- _Text shown_
▼▼▼

# devils lake hook up?



## bolodunn (Jan 30, 2004)

anyone here interested in hooking up on devils lake? 
a few guys say they are up for some ice fishing there. 
if so what day works? i'm thinking jan 8th or 9th. later is cool too but its hard to pull myself away from lsc when the ice is good that way! :lol: 


not tryin to head up an "outing" so to speak but it is always cool to hook up with guys from the site! 

its almost time! soon my weekends will be non-existant!!! :lol: :lol:


----------



## Connor4501 (Dec 15, 2003)

I would be game...And I'll keep the shanty at home...


----------



## jimhx720 (Jan 9, 2003)

Hey Bolodunn, I'm in. Got a couple of spots on the GPS that I caught some decent perch there last year.


----------



## yellowbelly80 (Aug 27, 2004)

i would be game


----------



## huntman63 (Dec 9, 2003)

hey im not but 20 minutes from there count me in i have a nice shanty and power auger dying to cut some holes


----------



## rip-n-lip (Feb 11, 2004)

▲▲▲

Please continue the forum thread about meeting up to ice fish on Devils Lake, picking up right after its last line.

- _Entries shown_
▼▼▼

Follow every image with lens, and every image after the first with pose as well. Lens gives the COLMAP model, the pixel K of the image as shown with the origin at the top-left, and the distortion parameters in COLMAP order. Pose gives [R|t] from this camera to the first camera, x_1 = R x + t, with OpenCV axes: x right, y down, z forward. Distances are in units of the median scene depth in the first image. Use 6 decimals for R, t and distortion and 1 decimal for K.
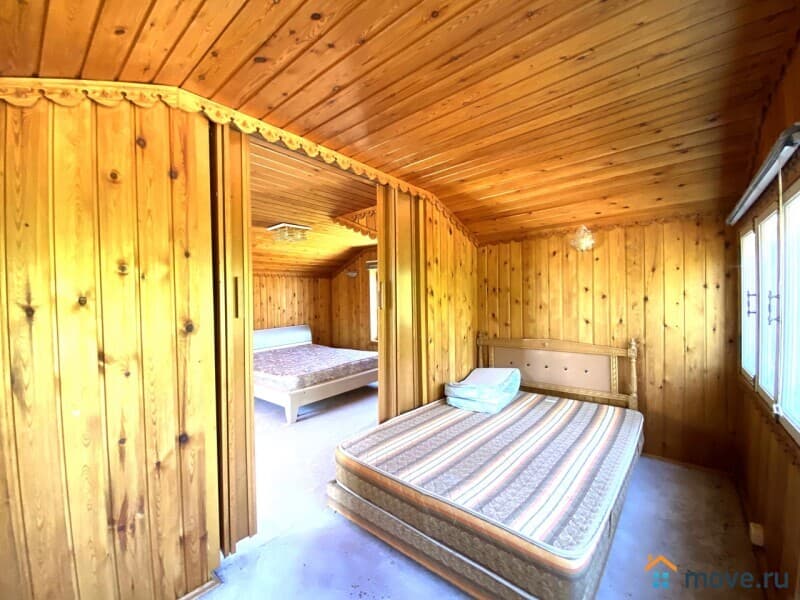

▲▲▲
▼▼▼

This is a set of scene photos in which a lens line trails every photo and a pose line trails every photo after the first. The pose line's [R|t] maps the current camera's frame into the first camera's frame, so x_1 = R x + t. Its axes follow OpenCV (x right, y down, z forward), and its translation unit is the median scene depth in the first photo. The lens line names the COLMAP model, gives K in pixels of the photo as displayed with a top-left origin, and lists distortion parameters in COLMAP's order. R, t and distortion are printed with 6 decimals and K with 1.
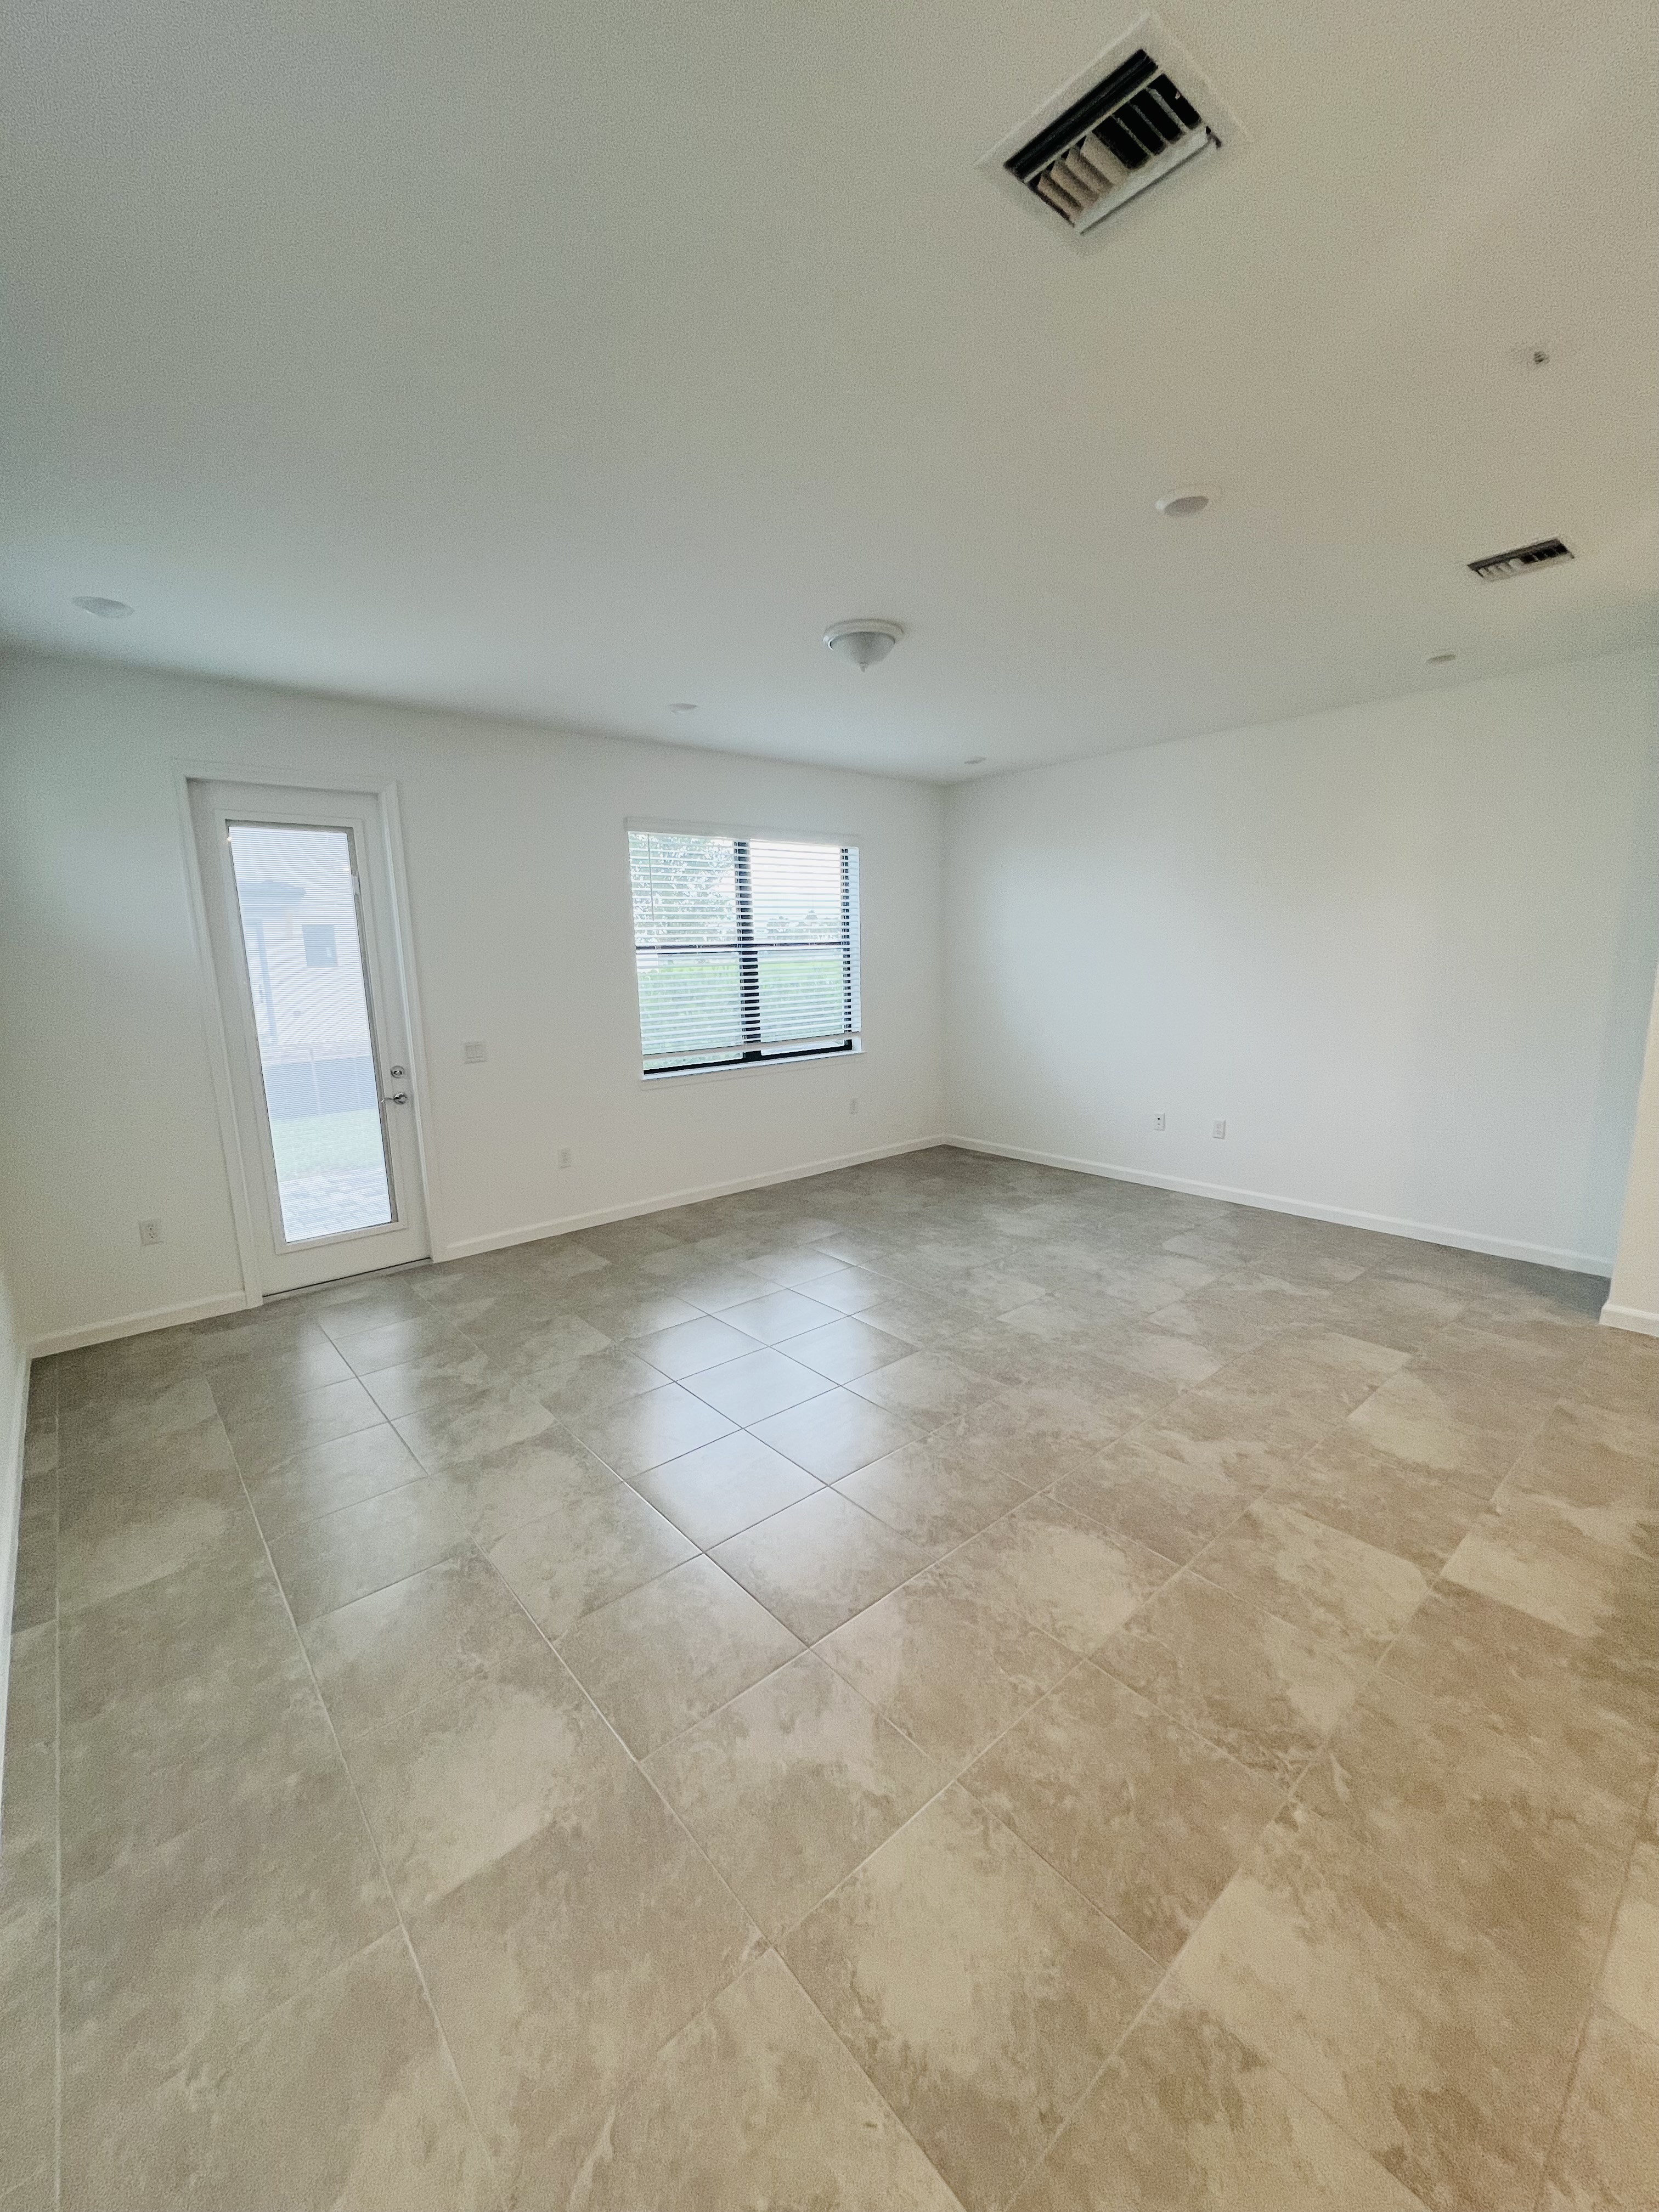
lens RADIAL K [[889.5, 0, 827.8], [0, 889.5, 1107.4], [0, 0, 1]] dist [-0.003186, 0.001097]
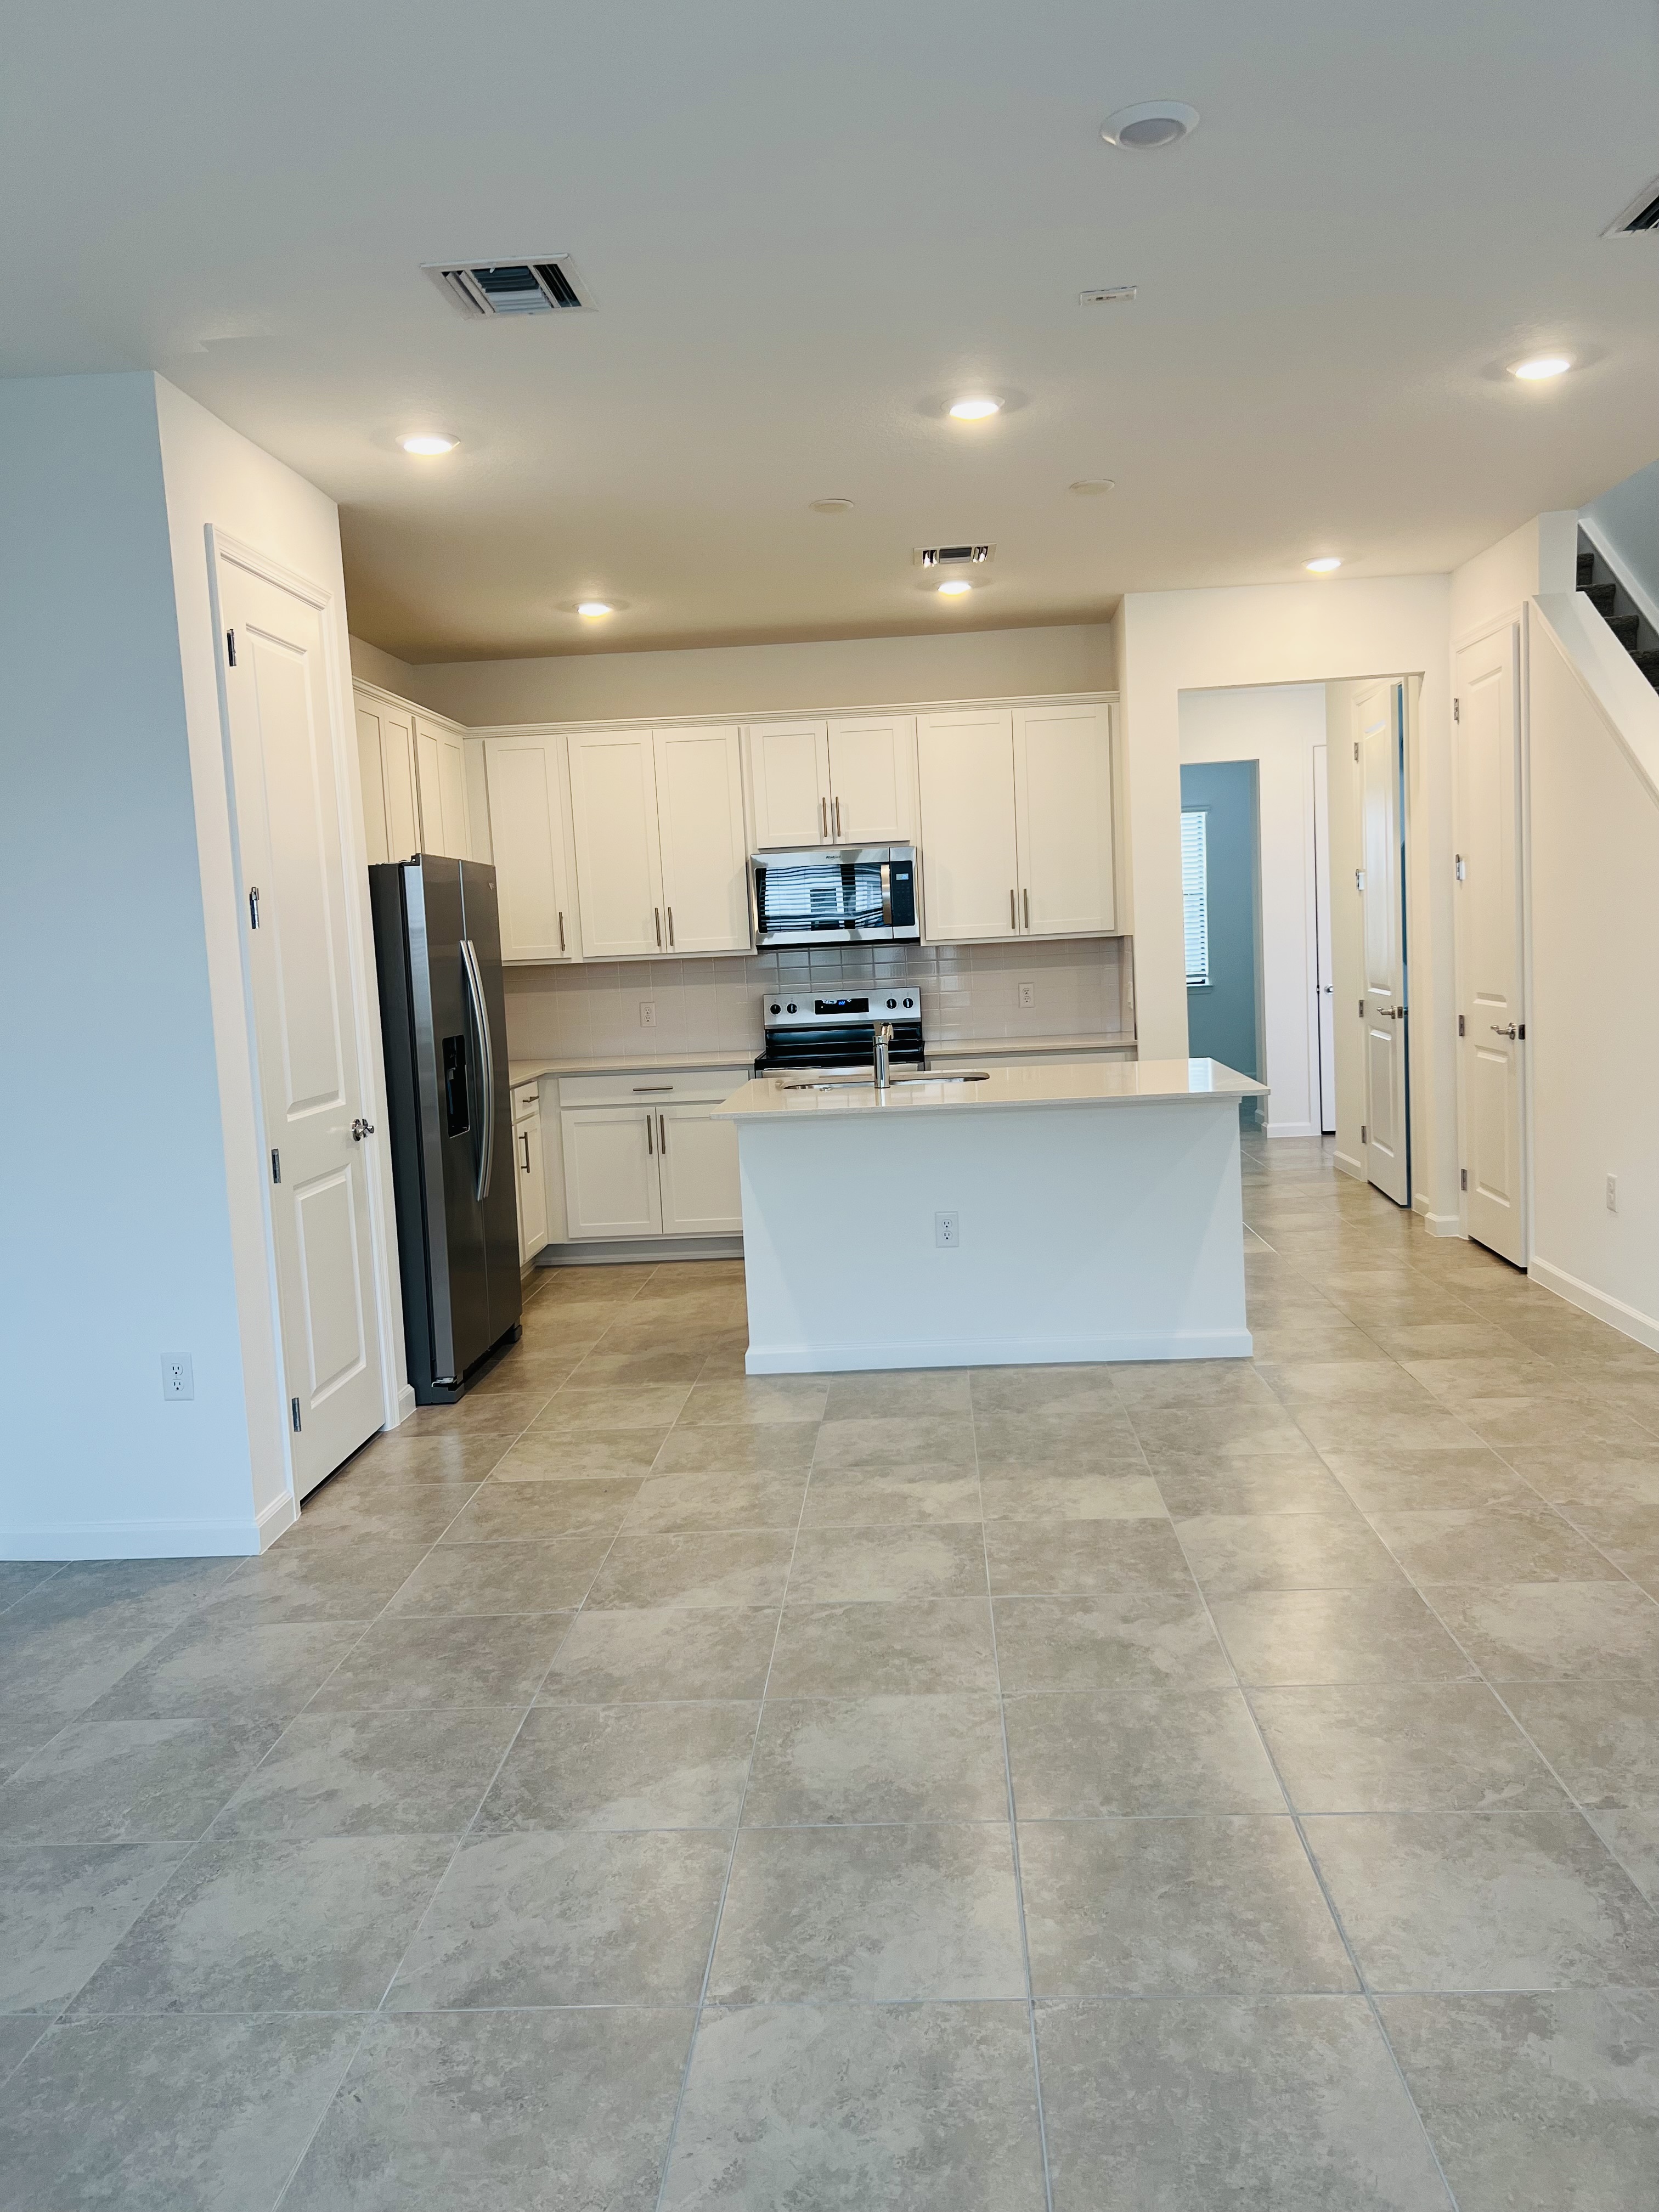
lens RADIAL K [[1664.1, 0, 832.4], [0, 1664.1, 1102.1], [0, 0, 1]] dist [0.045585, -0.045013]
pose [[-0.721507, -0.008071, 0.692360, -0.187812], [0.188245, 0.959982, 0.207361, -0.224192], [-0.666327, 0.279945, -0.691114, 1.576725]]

▲▲▲

- _Expected answer_
I live near Napoleon so I don't have far to travel to Devil's. I would enjoy meeting some of the people on this site. So if no one objects I would like to join you when you go to Devil's. Let me know.
Al


----------



## FishinJoe (Dec 8, 2003)

Where is devils at? I am game to meet up there, my girlfriend and I can't wait to get back out on the ice.


Joe


----------



## jimhx720 (Jan 9, 2003)

Fishin Joe, Devils is in the Irish Hills area. Really easy to find and a pretty good size lake. Excellent fishing.


----------



## FILLET MIGNOID (Oct 10, 2004)

Im in...Jackson Here. Not a bad drive for some nice perch and gills.


----------



## fishmann (Mar 14, 2003)

I'll be keepin YA'ALL POSTED.... I've got a cabin on Devils and am gettin ready to do some solid water exploring .... I do real well here during the winter on walleye, pike and bluegills... We'll keep in touch.


----------



## chiefrocka (Dec 16, 2004)

i'm in. i'd be happy to get after those ice eye's out there. off the public access 25 fow...well, you probably read my post in "ice eyes"...anyway just let me know about the specifics of the trip


----------



## bolodunn (Jan 30, 2004)

Bolodunn,
I was just out to Devils yesterday and that sucker is completely open

i got this pm today. so it will be a little while before it is good ice. is everyone cool with the date? i'm hoping it don't conflict with the sag outing. really don't want to mis that one!


----------



## Mule Skinner (Jan 30, 2003)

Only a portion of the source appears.